Array{Union{Missing, Int}}(undef,3) doesn’t return missing because it’s the right thing to do, but because it (unfortunately) has to do some initialization for the union type, and it’s cheapest to just initialize everything to zero. The fact that the “zero value” is missing is an implementation detail, we should not rely on it (and it’s not always true!). See https://github.com/JuliaLang/julia/pull/31091 for details.
So, fundamentally it goes down to the fact that we occasionally want to allocate memory not yet associated to any object.
It could’ve been prohibited (like it is in functional languages, I guess), but then lots of core types would have to be implemented in a lower-level language to be performant. So, Julia chooses performance and leaves correctness to the programmers. Makes sense.
This is a misunderstanding. When using Array{T}(undef, ...),the programmer is telling Julia that they are willing to deal with an array that has total garbage, in exchange for a speed improvement (which, TBH, is minor in a lot of cases) and/or not having to come up with a “representative” value.
The language is not choosing anything here, it is just allowing it.
This is a bit of a semantic game, but surely the language does choose to allow the programmer to do unsafe things in julia.
This is a choice that almost every language makes (including functional ones).

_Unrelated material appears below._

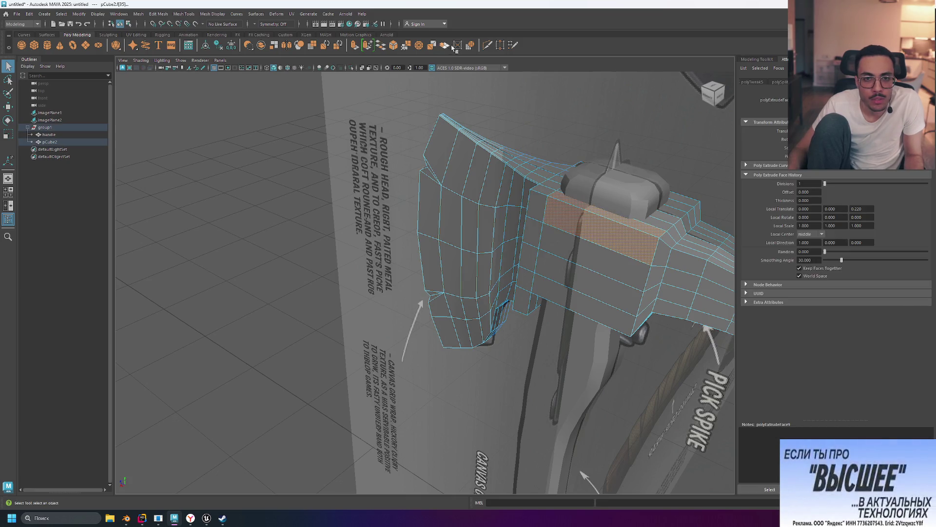
pyautogui.click(396, 46)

It’s just a question of how many hoops the language decides the programmer must jump through to do those unsafe things.
Julia strikes about a middle balance in the landscape of possibilities here I’d say.
It could’ve been prohibited (like it is in functional languages, I guess)

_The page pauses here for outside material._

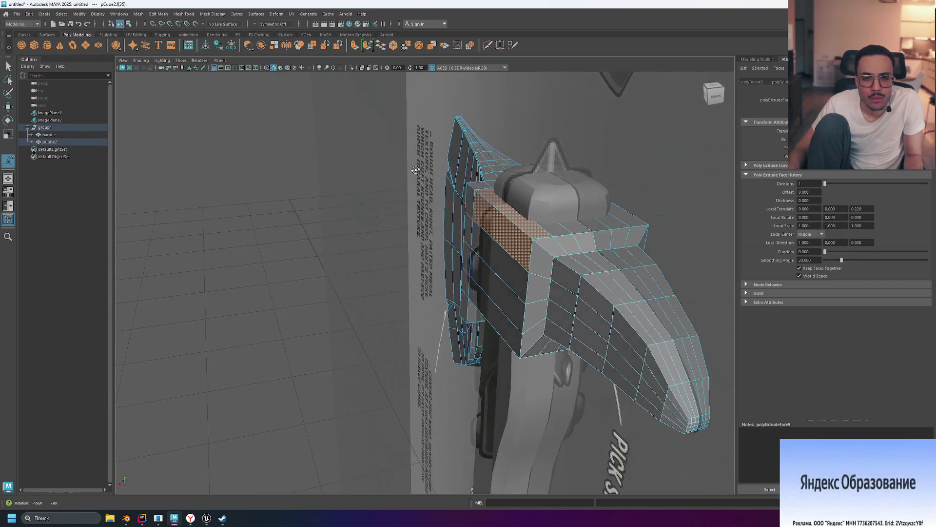
pyautogui.click(368, 45)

It’s not so much about functional/imperative as about memory-safety. Some languages like e.g. java, python, scala, haskell, make it very hard to write unsafe code; some languages like e.g. C/C++ make it very hard to write safe code; and some, like julia make all code easy.
This is probably a nightmare for large corporate projects that need to work with tons of very junior / outsourced developers and have a large security surface on mountains of business logic and legacy code. In such cases, language limitations are very useful (e.g. private fields, or constructors enforcing invariants).
Julia design philosophy is more like: A limitation is only imposed if it helps codegen, not to protect junior devs from mistakes.
Afaiu the only justification for keeping inner constructors (as opposed to factory methods) is: If you have a non-isbits type, then codegen wants to know which reference fields are potentially uninitialized:
julia> mutable struct foo
a
foo(x) = new(x)
foo()=new()
end
julia> mutable struct bar
a
bar(x) = new(x)
end
julia> function kill(x)
ptr = reinterpret(Ptr{Int}, pointer_from_objref(x))
unsafe_store!(ptr, 0)
nothing
end
julia> access(x)=x.a
julia> f=foo(1); kill(f); access(f)
ERROR: UndefRefError: access to undefined reference
julia> b=bar(1); kill(b); access(b)
signal (11): Segmentation fault
The primary real-world use of inner constructors that I have seen in julia is to establish ownership of external resources in wrapper objects: The inner constructor establishes finalizer code that frees the external resource once the wrapper object has been reclaimed. Since this doesn’t establish useful invariants that the compiler understands, I am not happy about such unforced use of this rather obscure language feature – but I guess that’s a style question.
I am not sure about this — AFAIK not a whole lot of languages even face this choice.
The issue is, broadly, the following: for a given bits type T, the user designates some bit patterns as “valid” (technically, the inner constructor verifies this).
Given a mutable container of eltypeT, the language cannot readily produce “valid” instance (that may be an intractable problem in general), so the user would have to provide a way to generate a “valid” instance via a designated API. In generic code this quickly becomes cumbersome. This instance may just be overwritten in a typical application.